Doulting Well, or St Aldhelm’s Well, is a tucked‑away spring on the edge of Doulting where trees and plants lean over a stone‑walled basin, so you feel as if you’ve stepped into a small green hermitage beside the lane. The well is dedicated to St Aldhelm, the scholarly but eccentric 8th‑century monk and bishop said to have prayed, preached and baptised here, even standing neck‑deep in the cold water reciting Psalms and performing tricks to attract converts. For centuries its water was used for christenings and gained a reputation as “wonder‑working,” especially for eye and skin complaints, with modern stories of healing still circulating in the village. Today it is cared for locally as a simple, largely untouched holy place where people come to sit by the clear flow, sometimes decorating the spring with flowers and candles as a quiet act of devotion.

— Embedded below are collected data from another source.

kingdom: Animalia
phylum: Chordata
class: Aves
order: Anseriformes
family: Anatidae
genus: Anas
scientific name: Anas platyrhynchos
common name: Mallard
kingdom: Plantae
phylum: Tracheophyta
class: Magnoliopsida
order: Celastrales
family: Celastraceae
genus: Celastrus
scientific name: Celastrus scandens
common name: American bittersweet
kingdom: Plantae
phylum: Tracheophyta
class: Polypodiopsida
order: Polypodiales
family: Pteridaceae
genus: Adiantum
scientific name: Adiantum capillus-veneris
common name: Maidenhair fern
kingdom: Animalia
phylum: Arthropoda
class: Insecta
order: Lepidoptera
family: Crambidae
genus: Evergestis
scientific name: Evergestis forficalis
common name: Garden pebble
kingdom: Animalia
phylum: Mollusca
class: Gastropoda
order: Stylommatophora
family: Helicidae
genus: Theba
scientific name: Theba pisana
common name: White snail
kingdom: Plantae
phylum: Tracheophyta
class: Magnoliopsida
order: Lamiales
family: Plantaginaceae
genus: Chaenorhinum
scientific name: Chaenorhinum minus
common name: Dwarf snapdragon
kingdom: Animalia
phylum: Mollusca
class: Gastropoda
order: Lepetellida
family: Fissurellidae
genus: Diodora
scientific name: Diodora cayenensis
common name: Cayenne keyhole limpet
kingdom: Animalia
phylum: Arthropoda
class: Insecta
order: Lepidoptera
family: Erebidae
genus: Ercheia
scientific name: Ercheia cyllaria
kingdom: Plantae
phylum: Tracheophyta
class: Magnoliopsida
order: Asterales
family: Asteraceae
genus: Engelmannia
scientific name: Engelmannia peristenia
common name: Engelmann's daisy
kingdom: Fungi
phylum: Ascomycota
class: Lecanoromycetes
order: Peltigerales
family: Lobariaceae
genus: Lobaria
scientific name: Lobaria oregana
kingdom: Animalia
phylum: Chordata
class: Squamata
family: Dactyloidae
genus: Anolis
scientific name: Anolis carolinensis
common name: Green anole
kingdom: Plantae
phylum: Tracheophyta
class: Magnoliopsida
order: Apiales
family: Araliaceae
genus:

Address: Well Lane in Doulting, Somerset, BA4 4QE
How to Find:

West of Doulting Manor, Well Lane, Doulting, Somerset

Interesting Facts:
  • Aldhelm: scholar and showman
    St Aldhelm, the well’s patron, was a rare mix of high scholar and earthy preacher: he wrote elaborate Latin treatises, yet was also known for singing, joking and performing little stunts to keep ordinary folk listening to his sermons.
  • Ice-cold prayer practice
    Stories say Aldhelm used the spring as a place of intense spiritual discipline, standing or lying in the freezing water up to his neck while reciting the Psalms, turning the well into both a baptismal font and a kind of outdoor monastic cell.
  • Protected from commercialisation
    In modern times a local trust took over the well for a token sum to keep it in community hands, confirmed the water as drinkable, quietly maintain the walls and trees, and deliberately blocked plans to bottle and sell the water so it can remain a simple, semi‑wild holy place rather than a commercial site.